PROBLEM REQUIREMENTS:
Which lines below fall between the one containing "Winter Sports Registration" and the one containing "As Jesus walks"? Repeat them exactly, counting both of those lines, and add nothing else.

Entries taken from a collection
::::::::

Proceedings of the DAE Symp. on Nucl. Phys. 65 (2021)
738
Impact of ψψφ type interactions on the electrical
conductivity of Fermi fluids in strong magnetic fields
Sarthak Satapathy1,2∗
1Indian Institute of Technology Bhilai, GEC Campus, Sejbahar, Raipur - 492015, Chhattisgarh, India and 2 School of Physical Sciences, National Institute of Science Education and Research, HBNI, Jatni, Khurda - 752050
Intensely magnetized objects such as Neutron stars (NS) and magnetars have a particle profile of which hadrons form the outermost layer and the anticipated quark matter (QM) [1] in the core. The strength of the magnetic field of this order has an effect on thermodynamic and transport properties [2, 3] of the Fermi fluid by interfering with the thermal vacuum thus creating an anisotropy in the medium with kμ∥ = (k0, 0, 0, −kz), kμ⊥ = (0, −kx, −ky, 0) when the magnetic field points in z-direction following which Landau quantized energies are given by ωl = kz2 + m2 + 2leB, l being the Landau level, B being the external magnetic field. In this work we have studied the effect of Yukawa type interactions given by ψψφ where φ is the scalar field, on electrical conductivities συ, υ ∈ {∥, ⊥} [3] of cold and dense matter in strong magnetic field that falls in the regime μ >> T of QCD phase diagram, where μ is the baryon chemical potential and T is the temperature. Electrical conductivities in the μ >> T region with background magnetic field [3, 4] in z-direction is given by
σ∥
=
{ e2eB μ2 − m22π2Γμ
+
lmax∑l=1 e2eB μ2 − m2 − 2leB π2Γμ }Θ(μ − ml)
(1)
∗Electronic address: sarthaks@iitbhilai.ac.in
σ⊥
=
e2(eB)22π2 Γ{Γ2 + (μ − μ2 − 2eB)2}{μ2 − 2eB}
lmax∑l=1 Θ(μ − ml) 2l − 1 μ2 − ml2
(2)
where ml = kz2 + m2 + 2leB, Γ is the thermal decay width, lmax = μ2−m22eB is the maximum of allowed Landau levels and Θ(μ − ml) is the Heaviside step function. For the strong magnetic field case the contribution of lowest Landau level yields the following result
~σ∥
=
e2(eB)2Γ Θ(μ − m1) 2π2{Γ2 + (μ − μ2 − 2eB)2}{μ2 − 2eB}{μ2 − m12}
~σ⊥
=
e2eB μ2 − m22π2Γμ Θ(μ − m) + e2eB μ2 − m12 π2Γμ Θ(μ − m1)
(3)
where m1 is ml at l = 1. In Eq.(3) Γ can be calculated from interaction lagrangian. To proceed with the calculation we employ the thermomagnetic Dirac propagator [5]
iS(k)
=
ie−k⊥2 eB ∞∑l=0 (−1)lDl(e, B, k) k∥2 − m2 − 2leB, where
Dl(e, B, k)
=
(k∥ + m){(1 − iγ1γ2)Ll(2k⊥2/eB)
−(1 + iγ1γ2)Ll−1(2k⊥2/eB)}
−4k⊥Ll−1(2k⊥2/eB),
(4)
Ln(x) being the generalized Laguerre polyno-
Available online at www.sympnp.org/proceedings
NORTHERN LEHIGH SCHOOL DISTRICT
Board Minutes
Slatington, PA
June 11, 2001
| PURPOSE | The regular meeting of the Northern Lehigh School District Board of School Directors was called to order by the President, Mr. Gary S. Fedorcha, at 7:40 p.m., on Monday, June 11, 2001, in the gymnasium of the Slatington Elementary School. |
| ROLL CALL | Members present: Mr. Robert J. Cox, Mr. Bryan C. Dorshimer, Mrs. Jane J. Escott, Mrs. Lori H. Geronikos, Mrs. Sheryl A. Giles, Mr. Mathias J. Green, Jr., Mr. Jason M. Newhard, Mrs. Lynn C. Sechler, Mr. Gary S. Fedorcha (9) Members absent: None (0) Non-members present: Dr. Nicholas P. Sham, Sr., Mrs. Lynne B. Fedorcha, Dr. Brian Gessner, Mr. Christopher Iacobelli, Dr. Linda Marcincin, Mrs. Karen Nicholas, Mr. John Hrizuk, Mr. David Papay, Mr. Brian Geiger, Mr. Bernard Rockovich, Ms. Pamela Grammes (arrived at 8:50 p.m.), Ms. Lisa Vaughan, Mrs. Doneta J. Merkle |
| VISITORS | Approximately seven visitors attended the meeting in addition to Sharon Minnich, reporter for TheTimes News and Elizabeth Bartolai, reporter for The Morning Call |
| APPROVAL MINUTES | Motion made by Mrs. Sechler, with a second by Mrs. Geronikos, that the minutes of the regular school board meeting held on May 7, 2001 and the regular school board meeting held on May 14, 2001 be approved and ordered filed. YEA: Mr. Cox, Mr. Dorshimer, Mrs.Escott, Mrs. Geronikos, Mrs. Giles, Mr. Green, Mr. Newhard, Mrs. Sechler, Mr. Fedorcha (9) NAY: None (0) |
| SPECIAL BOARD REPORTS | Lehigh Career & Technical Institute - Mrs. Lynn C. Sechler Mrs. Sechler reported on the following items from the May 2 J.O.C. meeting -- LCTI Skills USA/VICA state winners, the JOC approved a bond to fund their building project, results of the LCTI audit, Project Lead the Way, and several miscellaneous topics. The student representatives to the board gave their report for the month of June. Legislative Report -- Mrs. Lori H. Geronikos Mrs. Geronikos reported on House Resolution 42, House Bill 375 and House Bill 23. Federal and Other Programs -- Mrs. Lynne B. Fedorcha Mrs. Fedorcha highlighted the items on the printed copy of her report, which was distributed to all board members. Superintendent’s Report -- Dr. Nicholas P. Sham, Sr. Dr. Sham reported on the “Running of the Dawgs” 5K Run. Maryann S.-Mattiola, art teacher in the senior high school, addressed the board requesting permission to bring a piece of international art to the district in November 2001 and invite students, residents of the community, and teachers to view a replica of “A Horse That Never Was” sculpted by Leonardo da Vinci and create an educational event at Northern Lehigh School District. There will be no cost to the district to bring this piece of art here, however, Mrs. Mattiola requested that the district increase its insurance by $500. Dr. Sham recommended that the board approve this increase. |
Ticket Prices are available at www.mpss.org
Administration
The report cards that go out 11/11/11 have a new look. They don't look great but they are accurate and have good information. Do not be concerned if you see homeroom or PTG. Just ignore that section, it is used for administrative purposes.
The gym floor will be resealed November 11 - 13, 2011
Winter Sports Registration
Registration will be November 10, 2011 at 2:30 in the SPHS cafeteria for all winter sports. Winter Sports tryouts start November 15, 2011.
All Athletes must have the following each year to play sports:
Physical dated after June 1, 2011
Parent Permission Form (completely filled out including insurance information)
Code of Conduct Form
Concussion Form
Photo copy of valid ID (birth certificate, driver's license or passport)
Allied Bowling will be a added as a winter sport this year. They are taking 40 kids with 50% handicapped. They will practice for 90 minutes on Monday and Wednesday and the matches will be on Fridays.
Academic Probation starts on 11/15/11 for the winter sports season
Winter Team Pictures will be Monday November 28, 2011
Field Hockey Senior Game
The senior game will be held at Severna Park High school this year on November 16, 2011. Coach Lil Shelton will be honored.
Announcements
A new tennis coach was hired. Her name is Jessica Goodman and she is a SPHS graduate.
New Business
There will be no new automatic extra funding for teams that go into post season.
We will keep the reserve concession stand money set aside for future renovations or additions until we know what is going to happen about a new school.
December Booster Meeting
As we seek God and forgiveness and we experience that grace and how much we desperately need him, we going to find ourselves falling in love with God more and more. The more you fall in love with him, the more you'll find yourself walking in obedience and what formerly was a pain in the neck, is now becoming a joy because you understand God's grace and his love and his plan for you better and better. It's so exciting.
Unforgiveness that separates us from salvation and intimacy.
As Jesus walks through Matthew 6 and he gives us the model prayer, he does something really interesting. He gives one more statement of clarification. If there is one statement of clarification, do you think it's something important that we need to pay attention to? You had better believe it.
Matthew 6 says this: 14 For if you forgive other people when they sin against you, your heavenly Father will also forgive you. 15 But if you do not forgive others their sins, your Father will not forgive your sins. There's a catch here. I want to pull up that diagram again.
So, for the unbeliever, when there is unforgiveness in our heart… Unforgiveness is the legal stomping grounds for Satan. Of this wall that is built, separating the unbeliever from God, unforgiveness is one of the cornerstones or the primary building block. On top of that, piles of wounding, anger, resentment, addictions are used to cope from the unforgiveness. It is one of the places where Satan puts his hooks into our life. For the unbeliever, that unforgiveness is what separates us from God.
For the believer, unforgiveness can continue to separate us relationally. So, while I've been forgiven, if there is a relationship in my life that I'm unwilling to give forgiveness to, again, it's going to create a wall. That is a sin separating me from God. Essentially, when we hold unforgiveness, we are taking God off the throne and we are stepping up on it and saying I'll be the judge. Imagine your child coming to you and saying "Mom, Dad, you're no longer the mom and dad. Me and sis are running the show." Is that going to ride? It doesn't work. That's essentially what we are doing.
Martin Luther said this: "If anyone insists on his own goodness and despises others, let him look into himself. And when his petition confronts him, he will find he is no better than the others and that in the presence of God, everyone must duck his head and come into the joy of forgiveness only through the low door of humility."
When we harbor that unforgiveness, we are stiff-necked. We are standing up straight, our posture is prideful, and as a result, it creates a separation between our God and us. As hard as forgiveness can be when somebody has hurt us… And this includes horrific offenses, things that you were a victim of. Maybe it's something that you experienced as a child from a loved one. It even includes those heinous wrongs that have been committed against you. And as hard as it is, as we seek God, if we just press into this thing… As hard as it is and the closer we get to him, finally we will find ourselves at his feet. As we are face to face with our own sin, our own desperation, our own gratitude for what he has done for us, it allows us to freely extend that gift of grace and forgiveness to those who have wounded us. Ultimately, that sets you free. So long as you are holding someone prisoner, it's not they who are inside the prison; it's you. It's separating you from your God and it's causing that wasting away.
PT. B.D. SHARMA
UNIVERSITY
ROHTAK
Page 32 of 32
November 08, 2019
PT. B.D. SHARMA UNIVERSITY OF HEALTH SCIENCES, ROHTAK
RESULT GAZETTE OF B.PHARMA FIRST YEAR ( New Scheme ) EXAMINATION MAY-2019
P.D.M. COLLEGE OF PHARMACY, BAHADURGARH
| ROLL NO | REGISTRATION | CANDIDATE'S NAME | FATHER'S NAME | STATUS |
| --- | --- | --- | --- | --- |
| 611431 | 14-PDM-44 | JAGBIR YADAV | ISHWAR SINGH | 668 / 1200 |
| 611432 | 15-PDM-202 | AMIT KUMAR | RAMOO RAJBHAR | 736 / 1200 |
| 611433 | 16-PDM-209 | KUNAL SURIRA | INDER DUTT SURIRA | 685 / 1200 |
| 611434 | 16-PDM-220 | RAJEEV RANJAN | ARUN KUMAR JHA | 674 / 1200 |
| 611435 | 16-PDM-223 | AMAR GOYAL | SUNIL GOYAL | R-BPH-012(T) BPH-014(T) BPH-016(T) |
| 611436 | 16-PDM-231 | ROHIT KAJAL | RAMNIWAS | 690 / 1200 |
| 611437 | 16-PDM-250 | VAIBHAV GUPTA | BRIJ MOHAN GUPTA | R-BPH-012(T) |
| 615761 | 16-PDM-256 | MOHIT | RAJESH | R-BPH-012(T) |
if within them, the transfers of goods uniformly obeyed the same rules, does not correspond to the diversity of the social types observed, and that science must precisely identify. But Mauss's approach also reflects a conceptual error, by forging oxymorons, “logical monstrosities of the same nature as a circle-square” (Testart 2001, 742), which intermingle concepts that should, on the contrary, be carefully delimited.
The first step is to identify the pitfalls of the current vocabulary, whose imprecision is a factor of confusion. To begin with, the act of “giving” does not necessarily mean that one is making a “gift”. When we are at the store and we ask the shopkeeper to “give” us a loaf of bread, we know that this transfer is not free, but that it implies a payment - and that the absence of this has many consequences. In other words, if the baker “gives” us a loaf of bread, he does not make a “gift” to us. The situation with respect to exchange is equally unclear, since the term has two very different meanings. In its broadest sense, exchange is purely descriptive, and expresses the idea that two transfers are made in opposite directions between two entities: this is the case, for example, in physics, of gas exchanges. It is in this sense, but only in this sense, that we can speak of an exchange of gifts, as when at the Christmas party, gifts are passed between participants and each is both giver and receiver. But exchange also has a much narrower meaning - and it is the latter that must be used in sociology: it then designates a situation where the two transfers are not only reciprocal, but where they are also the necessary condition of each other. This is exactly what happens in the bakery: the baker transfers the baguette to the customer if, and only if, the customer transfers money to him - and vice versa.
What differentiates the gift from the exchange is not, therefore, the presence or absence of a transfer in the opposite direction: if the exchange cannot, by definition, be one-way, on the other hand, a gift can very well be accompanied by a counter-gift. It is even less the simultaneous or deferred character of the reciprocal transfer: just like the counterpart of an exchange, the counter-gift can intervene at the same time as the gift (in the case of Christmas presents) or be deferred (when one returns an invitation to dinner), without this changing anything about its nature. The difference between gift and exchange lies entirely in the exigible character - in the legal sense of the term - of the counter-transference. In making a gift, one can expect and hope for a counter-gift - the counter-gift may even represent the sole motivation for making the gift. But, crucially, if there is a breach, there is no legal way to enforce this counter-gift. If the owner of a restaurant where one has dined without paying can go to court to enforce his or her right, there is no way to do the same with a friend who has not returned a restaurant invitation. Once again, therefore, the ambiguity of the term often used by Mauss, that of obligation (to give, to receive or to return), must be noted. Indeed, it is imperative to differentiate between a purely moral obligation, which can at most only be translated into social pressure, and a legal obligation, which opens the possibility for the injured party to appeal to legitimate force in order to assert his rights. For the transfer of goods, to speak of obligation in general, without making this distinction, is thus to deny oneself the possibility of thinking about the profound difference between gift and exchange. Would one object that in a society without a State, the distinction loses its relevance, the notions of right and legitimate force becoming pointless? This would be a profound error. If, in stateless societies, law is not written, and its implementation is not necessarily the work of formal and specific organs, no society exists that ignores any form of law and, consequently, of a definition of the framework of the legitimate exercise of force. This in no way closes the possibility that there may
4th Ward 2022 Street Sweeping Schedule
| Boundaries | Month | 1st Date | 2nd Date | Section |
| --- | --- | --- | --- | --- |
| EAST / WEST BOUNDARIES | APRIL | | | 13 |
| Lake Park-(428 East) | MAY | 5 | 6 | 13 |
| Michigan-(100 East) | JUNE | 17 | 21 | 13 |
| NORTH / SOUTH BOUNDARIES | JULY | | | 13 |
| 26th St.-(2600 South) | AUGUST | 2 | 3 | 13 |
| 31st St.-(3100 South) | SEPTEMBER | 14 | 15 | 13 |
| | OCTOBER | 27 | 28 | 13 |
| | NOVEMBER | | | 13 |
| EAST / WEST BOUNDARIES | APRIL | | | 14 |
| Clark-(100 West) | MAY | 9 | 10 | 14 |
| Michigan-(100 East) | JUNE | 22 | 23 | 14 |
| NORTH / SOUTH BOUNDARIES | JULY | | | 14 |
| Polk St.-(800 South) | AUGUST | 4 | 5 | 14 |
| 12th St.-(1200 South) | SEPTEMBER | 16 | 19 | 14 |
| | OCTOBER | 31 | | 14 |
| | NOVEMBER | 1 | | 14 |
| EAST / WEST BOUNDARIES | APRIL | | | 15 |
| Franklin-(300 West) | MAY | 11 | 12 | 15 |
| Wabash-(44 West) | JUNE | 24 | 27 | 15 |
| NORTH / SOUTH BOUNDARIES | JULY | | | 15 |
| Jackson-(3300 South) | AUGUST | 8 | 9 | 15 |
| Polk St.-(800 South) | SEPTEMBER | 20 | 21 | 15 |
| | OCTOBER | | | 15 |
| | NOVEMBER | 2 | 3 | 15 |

::::::::

PROBLEM SOLUTION:
Winter Sports Registration
Registration will be November 10, 2011 at 2:30 in the SPHS cafeteria for all winter sports. Winter Sports tryouts start November 15, 2011.
All Athletes must have the following each year to play sports:
Physical dated after June 1, 2011
Parent Permission Form (completely filled out including insurance information)
Code of Conduct Form
Concussion Form
Photo copy of valid ID (birth certificate, driver's license or passport)
Allied Bowling will be a added as a winter sport this year. They are taking 40 kids with 50% handicapped. They will practice for 90 minutes on Monday and Wednesday and the matches will be on Fridays.
Academic Probation starts on 11/15/11 for the winter sports season
Winter Team Pictures will be Monday November 28, 2011
Field Hockey Senior Game
The senior game will be held at Severna Park High school this year on November 16, 2011. Coach Lil Shelton will be honored.
Announcements
A new tennis coach was hired. Her name is Jessica Goodman and she is a SPHS graduate.
New Business
There will be no new automatic extra funding for teams that go into post season.
We will keep the reserve concession stand money set aside for future renovations or additions until we know what is going to happen about a new school.
December Booster Meeting
As we seek God and forgiveness and we experience that grace and how much we desperately need him, we going to find ourselves falling in love with God more and more. The more you fall in love with him, the more you'll find yourself walking in obedience and what formerly was a pain in the neck, is now becoming a joy because you understand God's grace and his love and his plan for you better and better. It's so exciting.
Unforgiveness that separates us from salvation and intimacy.
As Jesus walks through Matthew 6 and he gives us the model prayer, he does something really interesting. He gives one more statement of clarification. If there is one statement of clarification, do you think it's something important that we need to pay attention to? You had better believe it.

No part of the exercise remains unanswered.